Having all of the elements you need from a single supplier has its benefits: simplicity of managing the project and a single point of responsibility. Yet there are limitations.

As your EV estate grows and diversifies, your choice of chargers could be limited by your back-office system’s ability to communicate with other chargers. Many operators run closed protocol software that makes it difficult to integrate third-party hardware with their system, or vice versa.

Our advice is clear – ensure your EV back office system communicates using open protocols and is independent of the hardware manufacturer. This will ensure you can integrate any hardware that communicates over industry standards. It also offers the flexibility to change your back office system if it isn’t working for you.

4. Dynamic energy management

A lot is made of the power requirements of EVs, but grid operators are confident they can meet their energy and distribution needs in the short to medium term. 

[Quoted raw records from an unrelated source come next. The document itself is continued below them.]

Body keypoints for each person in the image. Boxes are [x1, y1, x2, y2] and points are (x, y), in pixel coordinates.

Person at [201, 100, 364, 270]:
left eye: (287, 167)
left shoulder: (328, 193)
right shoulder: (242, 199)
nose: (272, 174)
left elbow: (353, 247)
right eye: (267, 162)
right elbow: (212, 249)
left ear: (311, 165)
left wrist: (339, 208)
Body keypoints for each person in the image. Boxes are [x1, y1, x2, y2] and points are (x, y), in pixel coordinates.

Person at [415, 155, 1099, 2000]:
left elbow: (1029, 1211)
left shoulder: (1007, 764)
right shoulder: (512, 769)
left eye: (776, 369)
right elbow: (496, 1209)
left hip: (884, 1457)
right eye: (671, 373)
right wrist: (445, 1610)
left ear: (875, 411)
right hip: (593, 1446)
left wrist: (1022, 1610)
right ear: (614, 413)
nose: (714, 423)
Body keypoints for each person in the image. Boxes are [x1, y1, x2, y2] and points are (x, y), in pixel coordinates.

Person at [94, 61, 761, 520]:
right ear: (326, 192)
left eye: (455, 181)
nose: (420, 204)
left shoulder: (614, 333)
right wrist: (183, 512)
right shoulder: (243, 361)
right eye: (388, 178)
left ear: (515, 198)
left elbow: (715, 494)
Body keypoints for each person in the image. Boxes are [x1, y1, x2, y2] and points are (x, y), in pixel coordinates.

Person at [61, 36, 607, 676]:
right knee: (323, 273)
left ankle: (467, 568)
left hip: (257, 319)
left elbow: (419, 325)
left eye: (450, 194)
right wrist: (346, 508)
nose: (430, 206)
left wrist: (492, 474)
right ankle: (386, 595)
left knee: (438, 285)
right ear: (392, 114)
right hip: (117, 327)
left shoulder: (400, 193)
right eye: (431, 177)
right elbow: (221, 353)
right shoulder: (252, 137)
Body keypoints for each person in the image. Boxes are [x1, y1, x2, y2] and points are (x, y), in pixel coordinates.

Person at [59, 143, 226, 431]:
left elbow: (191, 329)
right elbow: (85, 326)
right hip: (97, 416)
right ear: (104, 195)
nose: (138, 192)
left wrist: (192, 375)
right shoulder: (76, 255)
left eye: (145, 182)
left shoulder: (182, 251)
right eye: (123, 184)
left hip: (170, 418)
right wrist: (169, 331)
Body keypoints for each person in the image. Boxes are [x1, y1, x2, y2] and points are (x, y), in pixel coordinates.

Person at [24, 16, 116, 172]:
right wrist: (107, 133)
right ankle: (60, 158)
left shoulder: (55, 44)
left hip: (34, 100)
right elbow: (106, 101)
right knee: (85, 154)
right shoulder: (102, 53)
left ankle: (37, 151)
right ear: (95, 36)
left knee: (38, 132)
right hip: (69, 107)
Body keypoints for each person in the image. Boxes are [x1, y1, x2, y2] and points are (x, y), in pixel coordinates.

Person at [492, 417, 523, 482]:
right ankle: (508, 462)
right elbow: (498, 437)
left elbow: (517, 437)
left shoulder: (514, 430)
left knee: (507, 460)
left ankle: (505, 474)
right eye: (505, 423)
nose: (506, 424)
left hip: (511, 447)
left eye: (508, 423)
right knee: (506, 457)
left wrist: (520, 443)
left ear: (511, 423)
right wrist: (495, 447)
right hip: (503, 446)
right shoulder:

The real challenge is not of generation, but the ability to distribute power through infrastructure that was installed long before EVs were part of the original design consideration. 

As organisations start rolling out EV charging at scale, they face the sobering costs of needing to upgrade local infrastructure to support the additional demand. Most large businesses will inevitably need to consider this energy challenge. 

Many EV providers offer no solution to this dilemma, while others offer a static energy management system that shares available electricity across the chargers. A static system serves a business’ needs so long as the number of EVs needing to charge at any one time is limited. 

By contrast, dynamic energy management unlocks the power availability within your infrastructure, enabling a much greater scale of EV deployment before significant investment is required.

An example of this is a recent Schneider Electric project to install 50 x 22kW charge points into an existing underground car park at a flagship site of the UK’s largest property managers. Despite the building being less than 15 years old, there was no provision for EV charging. 

Schneider Electric’s dynamic energy management unlocked existing capacity, without needing a dedicated supply, to support over 1MW of new demand. This avoided the considerable cost of new connections and infrastructure upgrades for the property owner.

While today’s demands may be met easily, tomorrow’s will need smart and interoperable solutions that connect to your energy management system, to maximise your existing power infrastructure.

Under its EVlink brand, Schneider Electric delivers energy management packages, coupled with truly smart and interoperable EV charging solutions, that ensure unbeatable future-proofing, reliability and efficiency. Schneider Electric’s systems are open protocol, enabling freedom of choice on back office management systems and tariffs. 

In addition, Schneider ensures its products can communicate via BMS open protocols to allow seamless integration with existing building management systems, further minimising any disruption caused by EV adoption.